### [Document section]
++++

Figure 1.

Identified gut microbiota affect type 2 diabetes development and host serum metabolites. A: Algorithm performance in the discovery cohort and external validation cohort 1 based on the selected microbiome features, host genetics, lifestyle and diet, type 2 diabetes traditional risk factors (FORS, including age, sex, parental history of diabetes, BMI, systolic blood pressure, HDL, triglycerides, and waist circumference), and their combination. B: Association of the MRS with type 2 diabetes risk in the discovery cohort, external validation cohort 1, and external validation cohort 2. Poisson regression was used to estimate the RR and 95% CI of type 2 diabetes per 1-unit change in the MRS, with adjustment for demographic, dietary, and lifestyle factors. C: Association between the MRS and prospective glucose increments over 3 years in the discovery cohort. Linear regression was used to estimate the difference in future fasting glucose per unit change in the MRS in a cohort of 249 individuals without type 2 diabetes, with adjustment for demographic, dietary, and lifestyle factors (model 1). Sensitivity analyses were conducted by adding baseline fasting glucose in the above model 1 to test the influence of baseline fasting glucose on the performance of our model (model 2). D: Association of the MRS with host circulating metabolites. Spearman correlation coefficients between the MRS and the host serum metabolites were calculated. The MRS-metabolite associations were further replicated in the external validation cohort 1. *P < 0.05; #P < 0.01; +P < 0.001.

++++

### [Information provided]
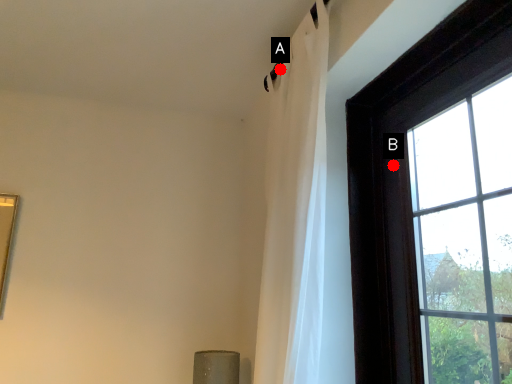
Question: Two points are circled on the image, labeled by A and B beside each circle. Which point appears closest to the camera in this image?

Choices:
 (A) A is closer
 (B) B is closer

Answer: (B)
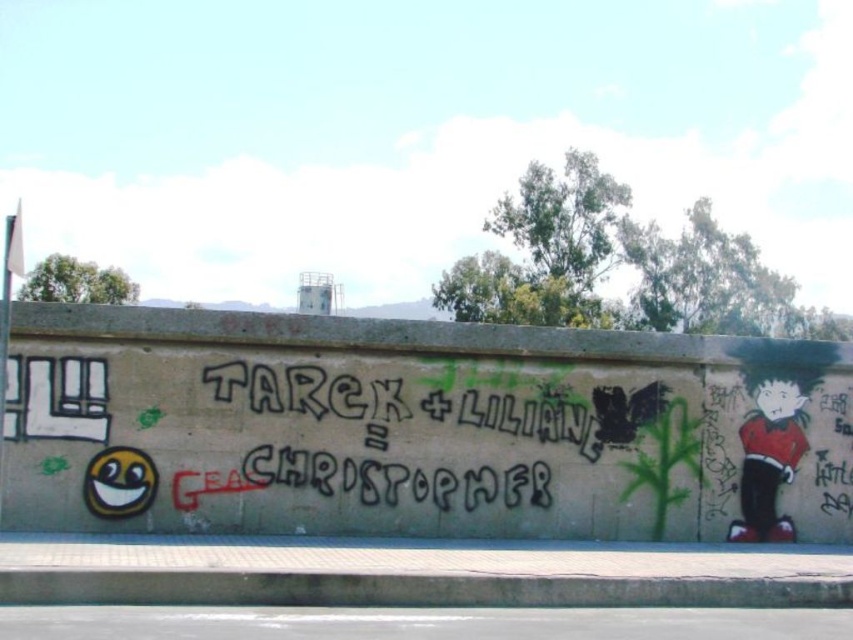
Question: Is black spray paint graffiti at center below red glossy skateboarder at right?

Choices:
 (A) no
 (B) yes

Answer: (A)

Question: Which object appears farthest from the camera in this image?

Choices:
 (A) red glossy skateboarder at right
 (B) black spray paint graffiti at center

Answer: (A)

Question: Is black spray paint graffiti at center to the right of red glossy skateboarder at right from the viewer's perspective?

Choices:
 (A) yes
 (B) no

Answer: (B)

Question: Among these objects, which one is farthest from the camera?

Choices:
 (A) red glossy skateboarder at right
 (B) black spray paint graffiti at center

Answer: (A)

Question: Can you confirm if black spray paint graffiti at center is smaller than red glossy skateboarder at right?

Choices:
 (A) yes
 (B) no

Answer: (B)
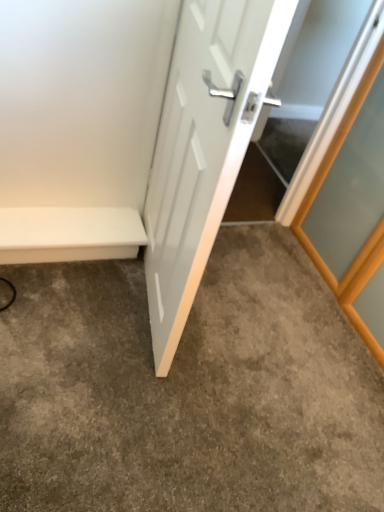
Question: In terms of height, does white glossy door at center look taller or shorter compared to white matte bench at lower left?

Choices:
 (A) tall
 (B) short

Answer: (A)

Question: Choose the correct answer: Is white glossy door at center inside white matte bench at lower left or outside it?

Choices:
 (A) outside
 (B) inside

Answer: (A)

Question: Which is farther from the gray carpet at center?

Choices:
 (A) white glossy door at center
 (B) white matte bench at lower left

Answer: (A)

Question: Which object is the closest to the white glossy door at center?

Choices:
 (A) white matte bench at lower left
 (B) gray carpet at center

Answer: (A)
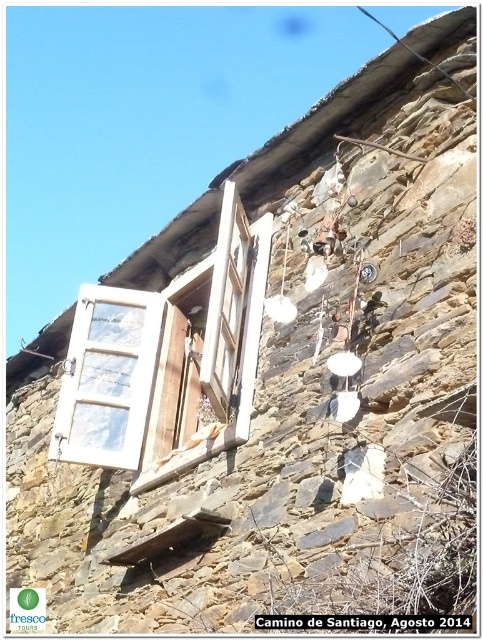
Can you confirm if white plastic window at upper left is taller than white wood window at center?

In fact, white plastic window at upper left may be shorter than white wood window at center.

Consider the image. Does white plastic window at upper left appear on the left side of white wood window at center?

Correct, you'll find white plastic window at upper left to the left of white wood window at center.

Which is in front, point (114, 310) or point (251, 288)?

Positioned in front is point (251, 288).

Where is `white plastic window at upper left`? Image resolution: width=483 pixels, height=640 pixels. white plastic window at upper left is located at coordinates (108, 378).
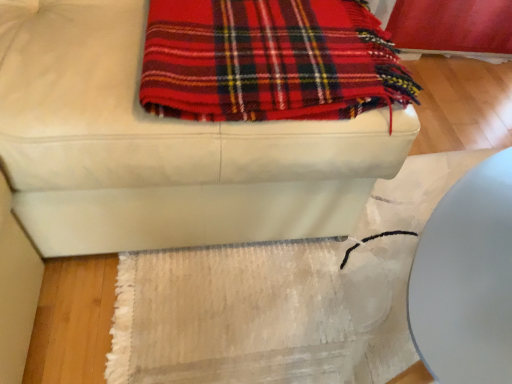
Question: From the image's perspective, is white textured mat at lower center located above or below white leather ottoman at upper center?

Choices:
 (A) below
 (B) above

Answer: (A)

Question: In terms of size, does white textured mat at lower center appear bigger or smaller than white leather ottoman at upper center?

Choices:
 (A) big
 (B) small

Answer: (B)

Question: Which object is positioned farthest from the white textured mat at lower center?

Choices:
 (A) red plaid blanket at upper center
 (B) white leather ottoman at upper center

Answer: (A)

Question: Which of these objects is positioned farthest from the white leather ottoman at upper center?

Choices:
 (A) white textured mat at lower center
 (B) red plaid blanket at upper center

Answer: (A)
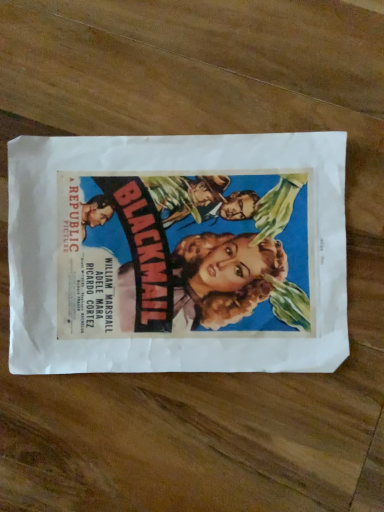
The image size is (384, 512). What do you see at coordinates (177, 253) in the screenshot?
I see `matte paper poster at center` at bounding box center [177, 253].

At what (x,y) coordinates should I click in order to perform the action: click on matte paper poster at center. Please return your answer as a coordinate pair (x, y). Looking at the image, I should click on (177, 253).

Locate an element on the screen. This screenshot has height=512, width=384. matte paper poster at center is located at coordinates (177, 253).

++++

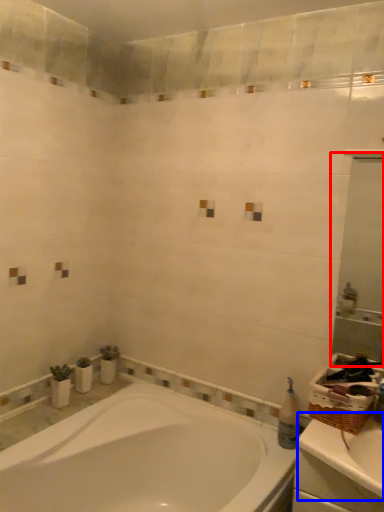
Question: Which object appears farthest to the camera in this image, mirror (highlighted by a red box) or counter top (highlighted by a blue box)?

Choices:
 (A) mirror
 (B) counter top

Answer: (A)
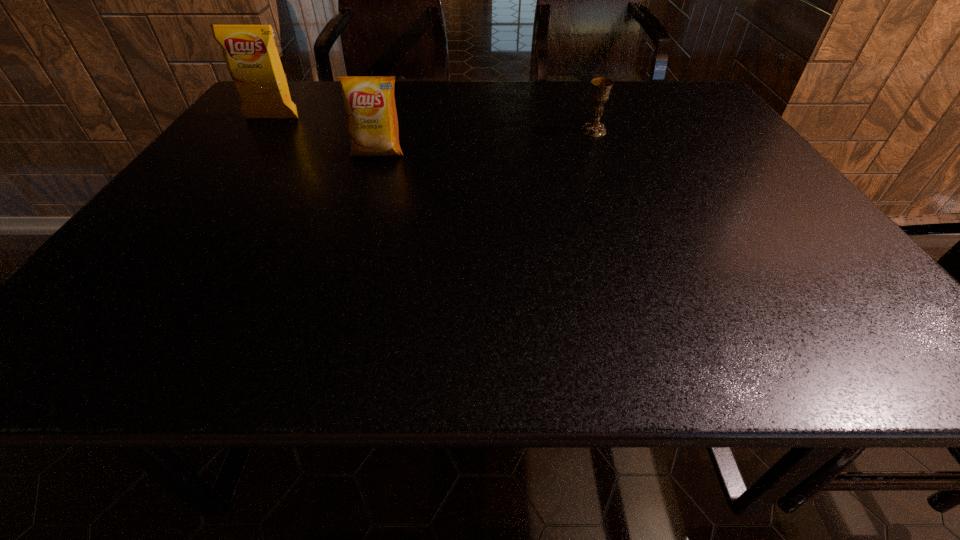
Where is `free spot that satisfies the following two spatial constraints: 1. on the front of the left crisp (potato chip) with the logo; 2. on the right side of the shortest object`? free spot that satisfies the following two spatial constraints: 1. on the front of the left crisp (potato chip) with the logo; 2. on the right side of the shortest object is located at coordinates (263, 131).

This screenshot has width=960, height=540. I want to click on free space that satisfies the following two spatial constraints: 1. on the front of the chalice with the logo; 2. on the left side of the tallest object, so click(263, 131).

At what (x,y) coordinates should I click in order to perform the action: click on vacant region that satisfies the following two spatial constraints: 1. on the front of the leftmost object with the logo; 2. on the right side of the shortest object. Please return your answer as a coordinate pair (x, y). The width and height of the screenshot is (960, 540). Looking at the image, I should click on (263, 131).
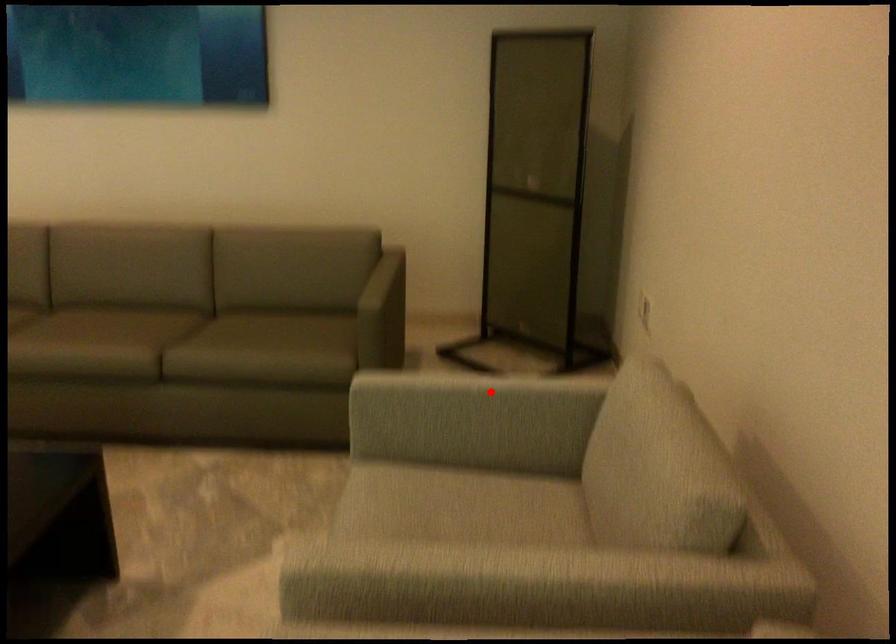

++++

Reproduce word for word the Figure 1 legend on gut microbiota and type 2 diabetes, from its heading to its last line.

Figure 1.

Identified gut microbiota affect type 2 diabetes development and host serum metabolites. A: Algorithm performance in the discovery cohort and external validation cohort 1 based on the selected microbiome features, host genetics, lifestyle and diet, type 2 diabetes traditional risk factors (FORS, including age, sex, parental history of diabetes, BMI, systolic blood pressure, HDL, triglycerides, and waist circumference), and their combination. B: Association of the MRS with type 2 diabetes risk in the discovery cohort, external validation cohort 1, and external validation cohort 2. Poisson regression was used to estimate the RR and 95% CI of type 2 diabetes per 1-unit change in the MRS, with adjustment for demographic, dietary, and lifestyle factors. C: Association between the MRS and prospective glucose increments over 3 years in the discovery cohort. Linear regression was used to estimate the difference in future fasting glucose per unit change in the MRS in a cohort of 249 individuals without type 2 diabetes, with adjustment for demographic, dietary, and lifestyle factors (model 1). Sensitivity analyses were conducted by adding baseline fasting glucose in the above model 1 to test the influence of baseline fasting glucose on the performance of our model (model 2). D: Association of the MRS with host circulating metabolites. Spearman correlation coefficients between the MRS and the host serum metabolites were calculated. The MRS-metabolite associations were further replicated in the external validation cohort 1. *P < 0.05; #P < 0.01; +P < 0.001.